Al-Shabab claimed to be fighting against Western interference as it sought to build an Islamic Somalia. In mid-2011, when famine was officially declared in parts of Somalia, al-Shabab went so far as accusing foreign aid workers of being Western spies and blocked desperately-needed aid from reaching starving and sick populations in the areas they controlled.

In early August 2011, then-UNHCR Representative for Somalia, Bruno Geddo, was quoted as saying that al-Shabab set up roadblocks preventing people from fleeing famine areas, primarily to ensure that there would be a pool of potential fighters for military recruitment. Despite al-Shabab’s best efforts, Somali refugees were showing up at Kenya’s Dadaab refugee camp at a rate of 1,000 a day.

The vast influx of refugees was a major concern for the Kenyan government, but what tipped Kenya over the edge was the kidnappings in September and October 2011 of British and French tourists and Spanish aid workers.

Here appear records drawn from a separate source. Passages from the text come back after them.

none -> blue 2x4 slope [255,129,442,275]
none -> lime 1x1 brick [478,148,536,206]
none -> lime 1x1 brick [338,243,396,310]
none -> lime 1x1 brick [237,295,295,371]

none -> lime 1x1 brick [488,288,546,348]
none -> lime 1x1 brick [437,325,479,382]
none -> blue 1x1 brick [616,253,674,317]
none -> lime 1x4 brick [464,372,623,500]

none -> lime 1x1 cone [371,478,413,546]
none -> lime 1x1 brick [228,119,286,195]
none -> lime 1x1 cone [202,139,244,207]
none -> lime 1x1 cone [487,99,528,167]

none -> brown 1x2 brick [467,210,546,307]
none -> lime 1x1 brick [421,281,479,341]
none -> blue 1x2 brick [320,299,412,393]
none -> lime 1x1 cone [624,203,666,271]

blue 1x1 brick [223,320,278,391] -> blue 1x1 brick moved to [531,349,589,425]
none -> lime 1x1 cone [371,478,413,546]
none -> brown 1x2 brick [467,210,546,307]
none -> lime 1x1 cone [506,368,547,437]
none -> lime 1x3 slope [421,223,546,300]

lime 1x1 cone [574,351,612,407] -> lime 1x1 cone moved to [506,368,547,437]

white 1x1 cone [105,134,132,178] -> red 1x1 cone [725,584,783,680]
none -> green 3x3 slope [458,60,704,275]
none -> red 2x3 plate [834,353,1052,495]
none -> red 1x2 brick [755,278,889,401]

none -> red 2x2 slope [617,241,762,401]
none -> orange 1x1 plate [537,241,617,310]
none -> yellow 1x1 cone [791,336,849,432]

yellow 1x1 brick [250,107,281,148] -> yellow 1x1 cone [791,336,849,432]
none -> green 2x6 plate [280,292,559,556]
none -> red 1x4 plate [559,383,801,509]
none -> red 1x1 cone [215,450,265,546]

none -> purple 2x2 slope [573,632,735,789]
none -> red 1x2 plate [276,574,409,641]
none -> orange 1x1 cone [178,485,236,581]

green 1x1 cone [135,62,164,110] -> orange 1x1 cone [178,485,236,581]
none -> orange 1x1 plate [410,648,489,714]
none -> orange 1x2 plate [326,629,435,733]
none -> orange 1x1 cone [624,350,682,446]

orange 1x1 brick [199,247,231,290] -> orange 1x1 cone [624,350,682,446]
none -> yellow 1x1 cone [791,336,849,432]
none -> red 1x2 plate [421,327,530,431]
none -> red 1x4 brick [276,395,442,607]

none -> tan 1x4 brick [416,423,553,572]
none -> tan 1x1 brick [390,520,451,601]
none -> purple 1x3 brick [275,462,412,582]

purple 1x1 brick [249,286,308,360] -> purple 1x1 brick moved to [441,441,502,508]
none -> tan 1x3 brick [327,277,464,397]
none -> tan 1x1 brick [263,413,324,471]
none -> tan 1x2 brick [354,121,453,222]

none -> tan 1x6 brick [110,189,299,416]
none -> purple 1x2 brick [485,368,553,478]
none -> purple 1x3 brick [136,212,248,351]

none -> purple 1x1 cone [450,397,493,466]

Tourism is Kenya’s soft underbelly. A large part of Kenya’s economy relies on visitors from all over the world coming to what they consider to be a safe and beautiful country. Hence the deployment of Operation Linda Nchi, which was immediately followed by threats of retaliation from al-Shabab – which didn’t take long.

Less than a week later, 13 people were injured after a grenade was thrown into a Nairobi bar. The next night, as crowds waited in a busy bus station to go home, someone drove up and tried to lob a grenade into a packed bus, but missed; one person was killed and at least eight were injured.

A few days later, al-Shabab commander Sheikh Muktar Robow told a rally in Somalia’s capital: “We need a huge blow against Kenya. Hand grenades hurled can harm them but we want huge blasts… Kenya, you have started the war and so you have to face the consequences.”

The following week, a grenade killed two people on Kenya’s much-visited Indian Ocean coast. In March, 2012, at least six people were killed and scores of others injured in yet another grenade attack in a busy bus station. More grenade attacks followed.

It was all starting to take a toll on Kenyans. I felt it on a visceral level. Living in a city dubbed “Nairobbery,” I had Kenyan and expatriate friends who experienced the traumas of car-jackings and armed robberies. I was used to looking over my shoulder.

Nairobi was becoming a different place. Metal detectors appeared everywhere. Security guards inspected bags continually. A few times when I took the bus home at night, the police would stop us and we’d all have to file off the bus while they looked for weapons or perhaps grenades.

A Kenyan friend confessed to me that he would not board a bus – or he would disembark – if there was a Somali passenger. He was that afraid.

Once, when I was being searched as I waited to go into church, I accidently dropped a bag that contained a glass bowl that shattered. Some people screamed and ducked for cover. On another occasion, when a bag of explosives went off in a shop very close to my office, I started wondering if and when it would be my turn next.

Small-scale events that frighten, injure and kill ordinary Kenyans – and atrocities suffered by millions of Somalis at the hands of al-Shabab – don’t generally make headlines. The shocking – but not surprising – catastrophe at Westgate mall unites everyone – rich and poor, Africans and expatriates – in the reality that we are all vulnerable to those who use terror to get their way.

Cathy Majtenyi is a research communications officer at Brock University in St. Catharines. She is writing a book on her time as a freelance journalist in East Africa from 2000-12.